Le mouvement riot grrrl en quelques mots
Si tu ignores tout du punk féministe et du riot grrrl, je te conseille cet article de Lady Dylan publié en 2012, qui résume plutôt bien l’histoire du mouvement.
Pour faire bref, les riot grrrls englobent une multitude de groupes de meufs qui crient très fort et qui font beaucoup de bruit avec des guitares saturées.
Parmi les formations notoires, il y a Sleater-Kinney, Hole (dirigé par Courtney Love, anciennement fiancée à feu Kurt Cobain), L7, Bratmobile…

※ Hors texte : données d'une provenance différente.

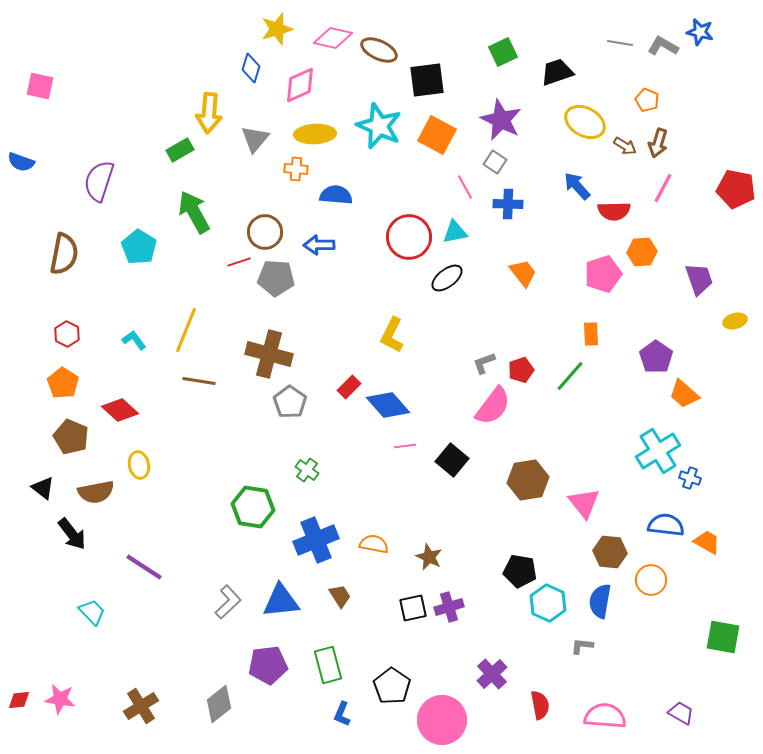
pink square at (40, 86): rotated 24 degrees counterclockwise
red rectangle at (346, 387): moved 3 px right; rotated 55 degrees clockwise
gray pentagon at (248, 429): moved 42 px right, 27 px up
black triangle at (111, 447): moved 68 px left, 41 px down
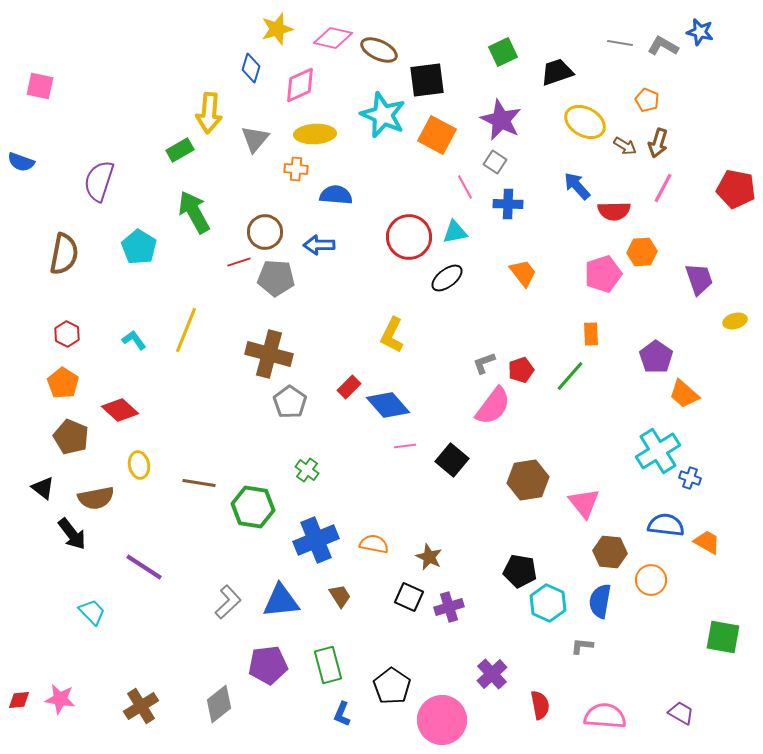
cyan star at (379, 126): moved 4 px right, 11 px up
brown line at (199, 381): moved 102 px down
brown semicircle at (96, 492): moved 6 px down
black square at (413, 608): moved 4 px left, 11 px up; rotated 36 degrees clockwise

Il en existe beaucoup d’autres, moins connues, que je découvre chaque jour.
En plus de cela, les riot grrrls ont participé au mouvement Do It Yourself (né chez les punks des années 1970) et lancé leurs propres fanzines.
Elles y parlaient de musique, de groupes, mais aussi de leurs actions militantes et des paroles de leurs chansons.
Les fanzines les plus connus restent Jigsaw, aujourd’hui devenu un blog, Girls Germs, Riot Grrrl (le zine) ou encore Bikini Kill, créé par les membres du groupe du même nom.
Les valeurs des riot grrrls, toujours d’actualité
Durant les années 1990, les riot grrrls s’insurgent contre de nombreuses formes d’oppression patriarcale et abordent, dans leurs chansons, les viols, les agressions sexuelles, les violences conjugales, mais aussi le racisme et d’autres discriminations.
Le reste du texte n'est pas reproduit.